Dana shamelessly promises the following:
So. Incentives. I shall give thee incentives, because this is something we should all do together.
1. I’ll write a short story for the highest donor. You can even choose the subject, if you like, and you’ll get a paper copy complete with autograph, if you wish. You’ll have to give me until the end of the year, because I’m stupid enough to try NaNo this November, but I’ll have it written and sent to you in January. Yes, I will haul my arse to the hated post office just for you.
2. The second-highest donor will get a personally-collected hand sample. That’s right!
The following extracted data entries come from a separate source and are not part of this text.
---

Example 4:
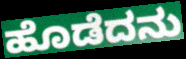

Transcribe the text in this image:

ಹೊಡೆದನು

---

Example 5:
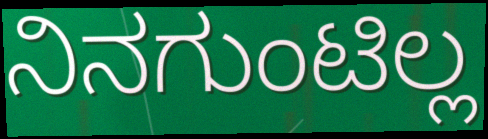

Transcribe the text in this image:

ನಿನಗುಂಟಿಲ್ಲ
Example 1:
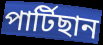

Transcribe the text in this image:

পাৰ্টিছান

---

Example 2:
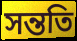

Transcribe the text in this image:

সন্ততি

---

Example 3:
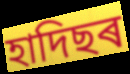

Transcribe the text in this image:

হাদিছৰ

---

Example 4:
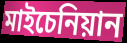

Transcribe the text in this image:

মাইচেনিয়ান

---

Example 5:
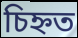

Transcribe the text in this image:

চিহ্নত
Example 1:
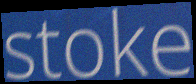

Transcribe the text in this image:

stoke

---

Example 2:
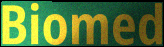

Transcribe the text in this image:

Biomed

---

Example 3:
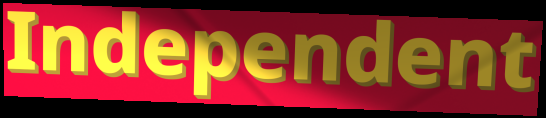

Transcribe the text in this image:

Independent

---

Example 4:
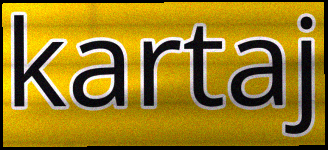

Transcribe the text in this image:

kartaj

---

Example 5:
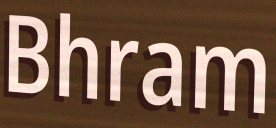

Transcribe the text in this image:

Bhram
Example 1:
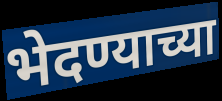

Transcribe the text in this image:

भेदण्याच्या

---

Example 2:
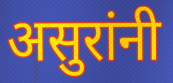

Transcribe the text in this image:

असुरांनी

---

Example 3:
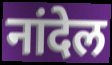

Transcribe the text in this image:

नांदेल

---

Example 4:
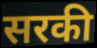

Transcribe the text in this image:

सरकी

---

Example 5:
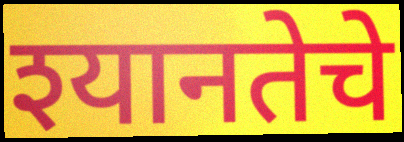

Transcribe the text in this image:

श्यानतेचे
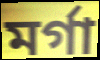
মৰ্গা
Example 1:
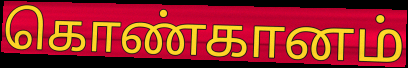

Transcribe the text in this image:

கொண்கானம்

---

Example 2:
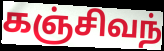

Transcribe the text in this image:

கஞ்சிவந்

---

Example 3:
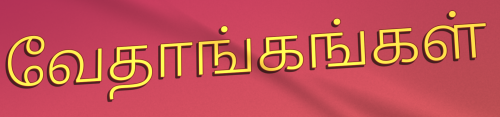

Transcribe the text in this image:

வேதாங்கங்கள்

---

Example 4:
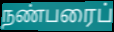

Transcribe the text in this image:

நண்பரைப்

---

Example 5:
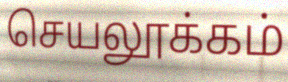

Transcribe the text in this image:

செயலூக்கம்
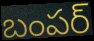
బంపర్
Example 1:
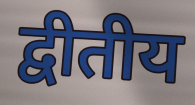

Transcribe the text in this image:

द्वीतीय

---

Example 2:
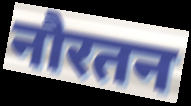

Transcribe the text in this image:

नौरतन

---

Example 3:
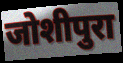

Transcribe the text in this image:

जोशीपुरा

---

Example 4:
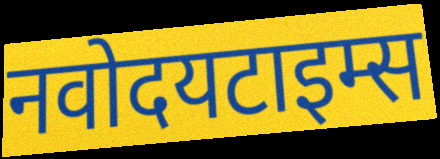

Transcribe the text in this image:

नवोदयटाइम्स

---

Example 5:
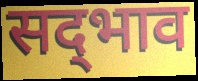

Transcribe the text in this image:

सद्‍भाव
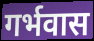
गर्भवास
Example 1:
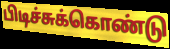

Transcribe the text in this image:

பிடிச்சுக்கொண்டு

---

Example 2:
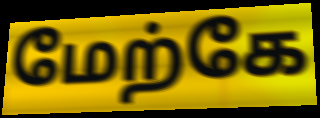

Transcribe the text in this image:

மேற்கே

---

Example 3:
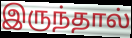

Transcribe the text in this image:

இருந்தால்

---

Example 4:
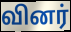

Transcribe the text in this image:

வினர்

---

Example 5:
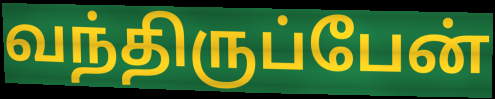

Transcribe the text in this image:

வந்திருப்பேன்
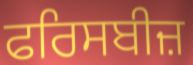
ਫਰਿਸਬੀਜ਼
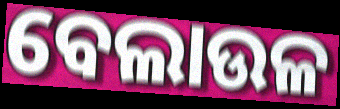
ବେଲାଉଳ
I’ll post a list of places I’m going this summer (once I know what they are!), and you tell me what hunk o’ beautiful geology you want me to package up and mail to you.
3. I’ll match 4 (count them, 4) donations of $50. So you $50 folk get to double your money! Don’t let that stop you from donating more, of course! And if you guys manage to fund these projects before I can whip my credit card out, you can each pick a project of your own for me to donate to.
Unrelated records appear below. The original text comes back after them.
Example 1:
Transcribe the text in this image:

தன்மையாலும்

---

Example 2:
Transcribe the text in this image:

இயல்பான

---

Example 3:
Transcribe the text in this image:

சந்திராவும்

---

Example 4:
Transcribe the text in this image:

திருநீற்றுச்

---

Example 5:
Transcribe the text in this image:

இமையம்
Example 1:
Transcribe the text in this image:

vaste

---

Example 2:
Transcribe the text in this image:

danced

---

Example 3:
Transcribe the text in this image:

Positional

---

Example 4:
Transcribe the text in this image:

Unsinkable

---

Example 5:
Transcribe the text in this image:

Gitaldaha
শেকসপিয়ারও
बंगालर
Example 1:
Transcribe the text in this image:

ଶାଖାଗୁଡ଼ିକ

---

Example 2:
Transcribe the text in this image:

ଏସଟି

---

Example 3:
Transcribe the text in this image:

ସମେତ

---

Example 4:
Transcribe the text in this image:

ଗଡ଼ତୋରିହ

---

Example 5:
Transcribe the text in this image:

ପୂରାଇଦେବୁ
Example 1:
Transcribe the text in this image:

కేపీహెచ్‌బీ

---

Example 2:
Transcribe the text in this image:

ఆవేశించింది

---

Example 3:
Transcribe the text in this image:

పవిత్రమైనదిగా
4. Starving Students Offer: Those of you too strapped for cash to manage more than small donations can still get a little something! Send me an email telling me what you’re studying, why you chose your major, and why you donated, and I’ll showcase you guys on the site. Plus, I’ll write a poem for the person whose note makes me punch the air and shout, “Yes! Science can haz future!” Same caveats apply as the short story deal.
5. I’ve also got some super-snazzy Mount St. Helens posters, so all who have donated to any of our projects and want their names in for that have a chance at winning one of Mother Earth’s great works of art. Yahoo knows me as dhunterauthor.
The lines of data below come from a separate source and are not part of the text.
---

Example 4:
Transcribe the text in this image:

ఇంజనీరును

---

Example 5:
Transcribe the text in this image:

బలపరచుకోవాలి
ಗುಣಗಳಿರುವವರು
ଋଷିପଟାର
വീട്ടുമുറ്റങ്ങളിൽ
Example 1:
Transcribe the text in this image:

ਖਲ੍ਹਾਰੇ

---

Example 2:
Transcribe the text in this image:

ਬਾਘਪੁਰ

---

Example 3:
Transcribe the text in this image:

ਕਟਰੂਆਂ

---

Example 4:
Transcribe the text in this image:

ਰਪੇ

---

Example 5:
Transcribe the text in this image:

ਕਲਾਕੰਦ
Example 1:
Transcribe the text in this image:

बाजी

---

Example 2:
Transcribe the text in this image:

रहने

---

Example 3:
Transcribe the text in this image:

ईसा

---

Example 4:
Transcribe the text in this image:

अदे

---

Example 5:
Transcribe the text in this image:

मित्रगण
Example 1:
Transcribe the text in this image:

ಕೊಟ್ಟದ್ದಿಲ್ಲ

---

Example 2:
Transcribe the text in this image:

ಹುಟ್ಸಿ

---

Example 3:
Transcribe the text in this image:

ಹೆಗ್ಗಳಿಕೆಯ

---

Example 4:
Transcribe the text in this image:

While the cunning JT vows to bestow his own gifts:
I’ll also give some incentives above and beyond general altruism (and the fact that you probably want non-crappy music to put on your ipods in the future). If we hit $2,000, I will produce a karaoke video of singing nothing but Nsync songs all night. I’ll even learn some of the dances.
If you donate $50, I’ll let you pick a song for me to record (if I don’t know it, I’ll learn it).
If you donate $500, I will write a song about you and record it.
Well, the gauntlet has been thrown down! I know that my readers are above such petty attempts at bribery, because you are moral and altruistic people (did I forget to mention really good-looking?). However, I also know that if a bribe is offered, you wouldn’t be so rude as to turn it down. After all, you might hurt the briber’s feelings. So here’s the deal. I don’t have a lot of stuff to give you, but I can do this. The three highest donors will receive signed copies of the CROWN EP record, as well as some pretty fancy CROWN swag. The top donor will also receive an advance copy of our debut full-length record (recording starts in January). If that top donor pledges more than $75, I will harangue the other guys into learning and performing a song of that Donor’s Choice (see what I did there)?
Dig deep, Cromrades! You wouldn’t want to get beaten by
a flippin’ geologist and a musician two worthy and respectable adversaries, would you?